Let us take an ex -  1 1 2 2 3 3 3. So looking at 2 can we it is present n/2 times.  Look top comments you will get idea.

Chhotu  @Vs

Why are we searching for x in the middle position ?

As per question,If an integer appears more than n/2 times,so does this mean our function will take integer and check if it is occurring more than n/2. Or does this mean we need to check if there exists such integer?I interpreted as the former way but the answer assume as per later way.Please clear this

edited
here binary search will be apply on both side of the middle element to count the >=(n/2) occurence

so time will be = 0(1) + 2(logn)           {0(1) for finding middle element}

=0(1) + 0(logn)

=0(logn)
Question is about minimum number of comparisons right? so why are we not considering 1st element it self for getting best results....means by checking occurrences of 1st element it will take only O(1) time...so ans should be O(1) ....
this give O(n) not O(logn)
In question they haven't asked the count of the number...so i think answer is constamt time...

What is the meaning of option (c) log* n ?

Sir doesn't minimum number of comparisons mean that we have to consider the best case.In best case  we have to check the middle element,both the first and last element.Suppose  the element is present in last index then we simply need to check the element before the middle element to see if the element is occurring more than n/2 or not.So the best case number of comparisons should be constant.so,omega(1).correct me if I am wrong.

@ sir,
I think Divide and Conquer would take O(n). and not O(logn). see by Masters theo.

@shubham0109

It's iterated logarithm.

Also present in Cormen.

@Sachin Mittal 1 sir,

else if (A[(i+j)/2] = A[mid])
return(1+Count_occurrance(i, k)+Count_occurrance(k+1,j))    //here k is (i+j)/2
else
return(Count_occurrance(i, k)+Count_occurrance(k+1,j))
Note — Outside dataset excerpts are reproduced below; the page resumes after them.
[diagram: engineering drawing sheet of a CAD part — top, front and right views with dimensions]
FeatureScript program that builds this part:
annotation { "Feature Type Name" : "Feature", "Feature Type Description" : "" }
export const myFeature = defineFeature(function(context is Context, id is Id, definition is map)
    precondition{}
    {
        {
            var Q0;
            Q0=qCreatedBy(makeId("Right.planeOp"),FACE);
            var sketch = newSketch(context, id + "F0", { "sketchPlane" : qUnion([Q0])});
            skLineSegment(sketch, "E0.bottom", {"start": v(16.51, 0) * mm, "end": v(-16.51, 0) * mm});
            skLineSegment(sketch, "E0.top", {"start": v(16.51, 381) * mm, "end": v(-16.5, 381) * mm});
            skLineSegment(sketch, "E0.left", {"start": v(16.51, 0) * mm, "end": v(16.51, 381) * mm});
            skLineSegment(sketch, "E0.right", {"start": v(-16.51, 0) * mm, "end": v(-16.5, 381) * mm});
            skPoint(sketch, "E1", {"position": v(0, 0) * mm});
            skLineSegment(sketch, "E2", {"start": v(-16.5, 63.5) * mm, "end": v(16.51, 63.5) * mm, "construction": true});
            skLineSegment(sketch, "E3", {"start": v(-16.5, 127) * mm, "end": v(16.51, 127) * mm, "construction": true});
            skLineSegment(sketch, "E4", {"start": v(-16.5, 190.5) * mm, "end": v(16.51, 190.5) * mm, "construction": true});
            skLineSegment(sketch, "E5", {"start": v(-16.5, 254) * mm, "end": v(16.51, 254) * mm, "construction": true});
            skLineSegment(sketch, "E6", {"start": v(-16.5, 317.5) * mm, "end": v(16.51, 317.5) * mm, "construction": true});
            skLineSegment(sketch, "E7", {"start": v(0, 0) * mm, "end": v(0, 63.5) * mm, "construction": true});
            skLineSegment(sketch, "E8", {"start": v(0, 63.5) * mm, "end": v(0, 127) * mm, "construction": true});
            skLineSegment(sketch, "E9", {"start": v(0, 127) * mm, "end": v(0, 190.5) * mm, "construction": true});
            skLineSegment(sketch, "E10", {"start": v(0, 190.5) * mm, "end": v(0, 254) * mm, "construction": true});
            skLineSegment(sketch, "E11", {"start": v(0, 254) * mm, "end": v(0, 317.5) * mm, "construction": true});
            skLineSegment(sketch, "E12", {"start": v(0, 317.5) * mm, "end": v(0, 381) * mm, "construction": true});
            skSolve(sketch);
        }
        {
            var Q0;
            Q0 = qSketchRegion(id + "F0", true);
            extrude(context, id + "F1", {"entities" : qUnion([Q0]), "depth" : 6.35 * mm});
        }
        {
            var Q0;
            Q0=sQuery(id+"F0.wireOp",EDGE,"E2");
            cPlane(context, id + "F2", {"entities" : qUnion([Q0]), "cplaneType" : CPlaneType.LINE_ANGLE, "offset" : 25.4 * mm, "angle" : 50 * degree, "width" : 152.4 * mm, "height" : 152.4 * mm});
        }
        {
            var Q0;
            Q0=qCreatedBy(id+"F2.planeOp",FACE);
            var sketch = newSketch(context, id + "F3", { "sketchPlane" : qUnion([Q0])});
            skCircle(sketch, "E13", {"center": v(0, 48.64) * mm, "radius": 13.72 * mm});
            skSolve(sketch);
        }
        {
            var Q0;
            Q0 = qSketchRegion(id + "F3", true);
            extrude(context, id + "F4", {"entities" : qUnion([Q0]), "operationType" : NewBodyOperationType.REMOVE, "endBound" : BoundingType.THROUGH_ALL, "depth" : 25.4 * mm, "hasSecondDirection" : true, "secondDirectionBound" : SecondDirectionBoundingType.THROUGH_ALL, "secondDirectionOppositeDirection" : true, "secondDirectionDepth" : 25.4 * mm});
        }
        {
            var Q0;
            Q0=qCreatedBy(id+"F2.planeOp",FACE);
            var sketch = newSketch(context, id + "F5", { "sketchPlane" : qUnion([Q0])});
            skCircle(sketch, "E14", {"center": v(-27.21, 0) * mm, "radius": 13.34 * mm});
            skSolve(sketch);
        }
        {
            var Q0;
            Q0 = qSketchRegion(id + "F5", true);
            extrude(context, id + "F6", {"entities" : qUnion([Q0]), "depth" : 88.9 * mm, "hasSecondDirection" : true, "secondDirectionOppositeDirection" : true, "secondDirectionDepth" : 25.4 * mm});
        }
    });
here in else we can simply return 0 because if that element is not present in the mid position then it is obviously not having more than n/2 occurrance’s .

The starting position of required element can be anywhere between

1 to n/2-1(inclusive).

We have to search that elements starting index to do that Modified Binary Search.

Step1--ELE=A[n/2]

Step2:--Search for starting index of ELE with in range of 1 to n/2-1 which is sorted array. O(logn) time cost of modified binary search.

Now after find such index say i Now see if A[i] ==A[ i+ n/2 ] then it is the majority Ele (Cz Sorted array) else no majority Ele present. Above done in O(1).

So overall time complexity O(logn)+O(1)=O(logn)

Hence Option B is Ans.

Why are we determining position of x.?Isn't x input to the algorithm?
very thorough and easily interpreted....nice one

To check whether a given number is repeated n/2 times in the array can be done in O(log n) time.

Algo

1. find the first occurrence (index i) of x(given number) in the array which can be done in O(log n) time (a variant of binary search).

2. check if A[i] == A[n/2+i]

return true

3. else return false

its An integer not The integer, so we should determine first what is the Integer $x$
edited
thanks

Fool proof way to find is, to perform 2 binary searches, one for n-1 and other for n+1.

Even if n-1 and n+1 are not present, we can modify BST to return the index where min,max are equal.

Then check the difference between two resuls, if greater than n/2.

Hence 2logn comparisons required and answer is B.

### 1 comment

But what if the element (x-1) and (x+1) are also present multiple times/ O(n) times?